* [Requirement] Count how many lines of the data include "fruit". The answer is that number and nothing else.

* [Dataset excerpts]
⁂

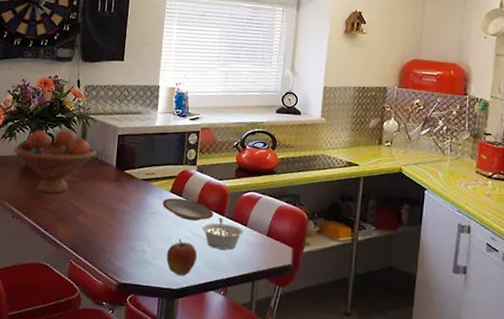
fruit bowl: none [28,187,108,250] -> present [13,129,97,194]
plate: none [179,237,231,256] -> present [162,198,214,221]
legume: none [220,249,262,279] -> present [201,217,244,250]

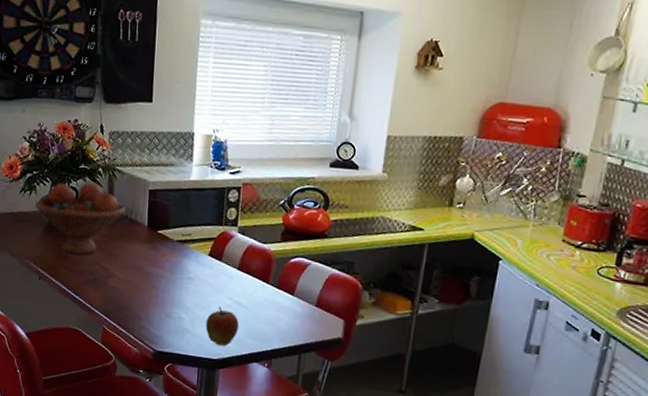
plate: present [162,198,214,221] -> none [200,262,258,288]
legume: present [201,217,244,250] -> none [243,285,291,320]

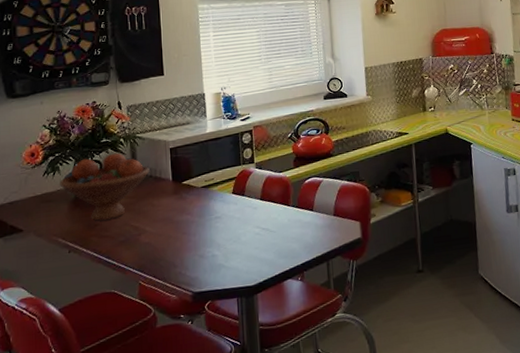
apple: present [205,306,239,347] -> none [238,236,270,273]

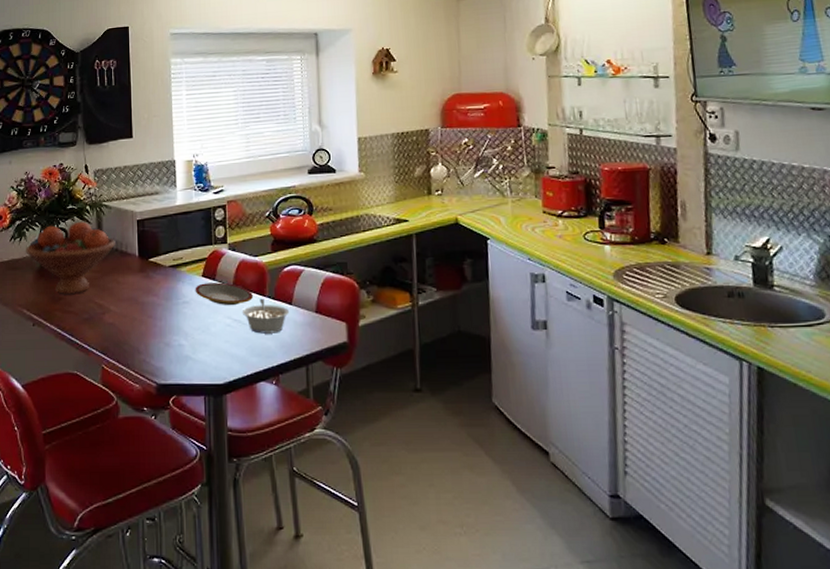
plate: none [226,197,280,217] -> present [195,282,254,305]
legume: none [269,208,312,239] -> present [242,298,290,334]

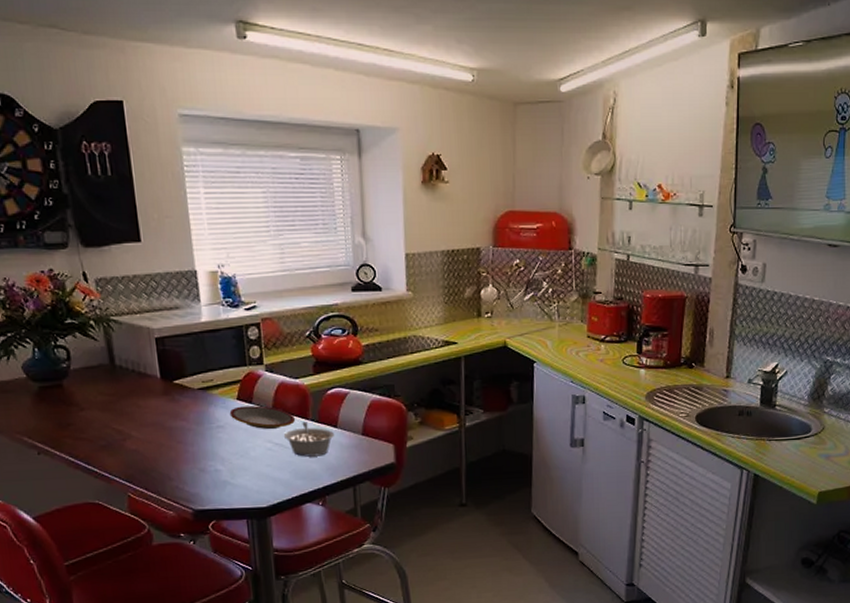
fruit bowl: present [25,221,116,294] -> none [16,338,131,420]

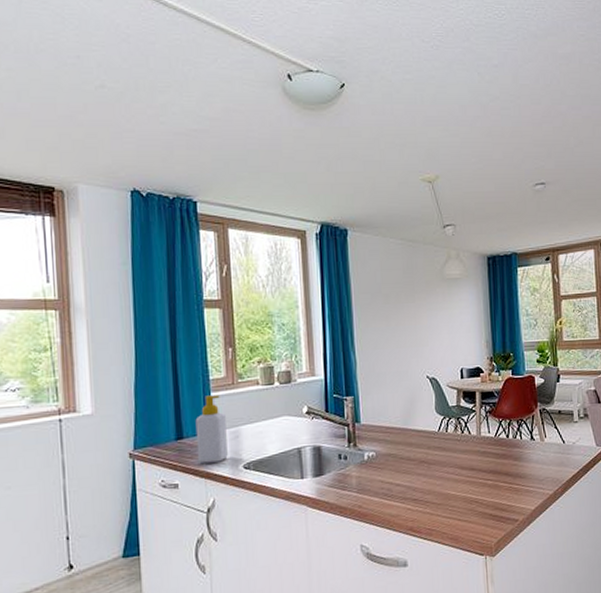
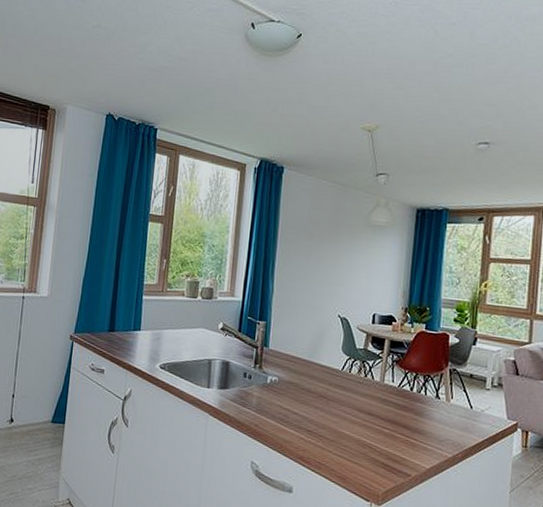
soap bottle: present [195,395,228,464] -> none [123,298,152,358]

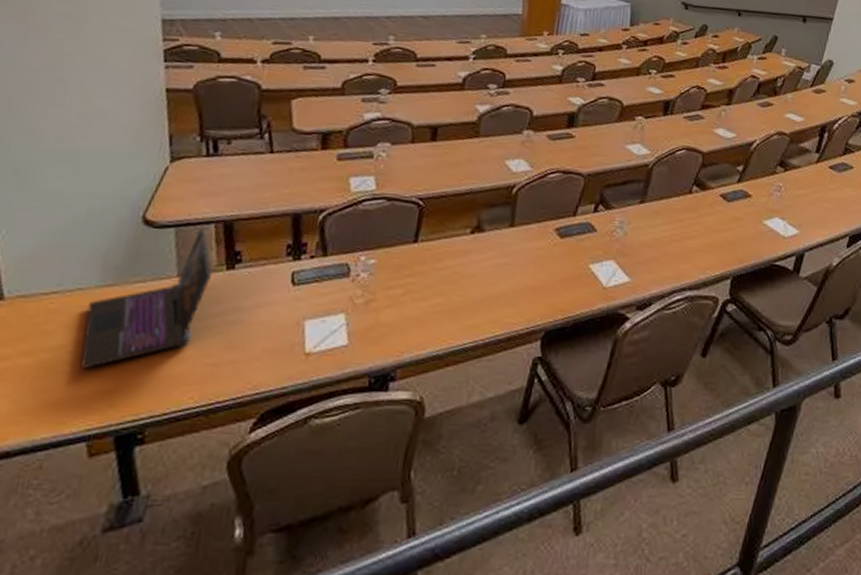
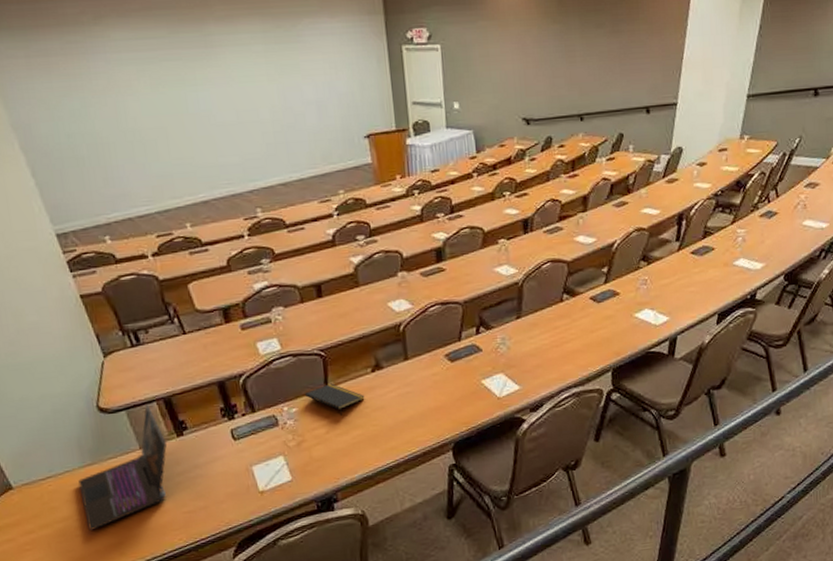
notepad: none [388,238,457,278] -> present [304,383,365,416]

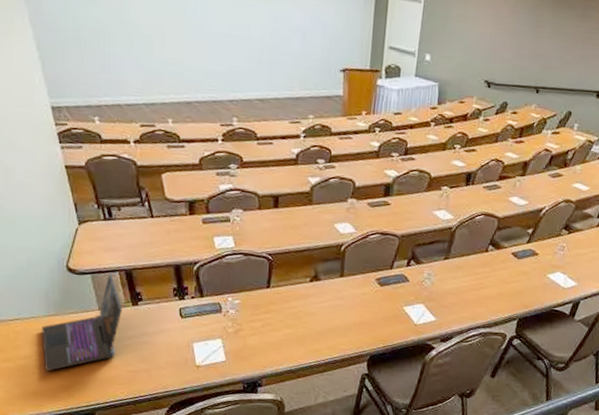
notepad: present [304,383,365,416] -> none [248,284,300,314]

⁂

* [The answer] 2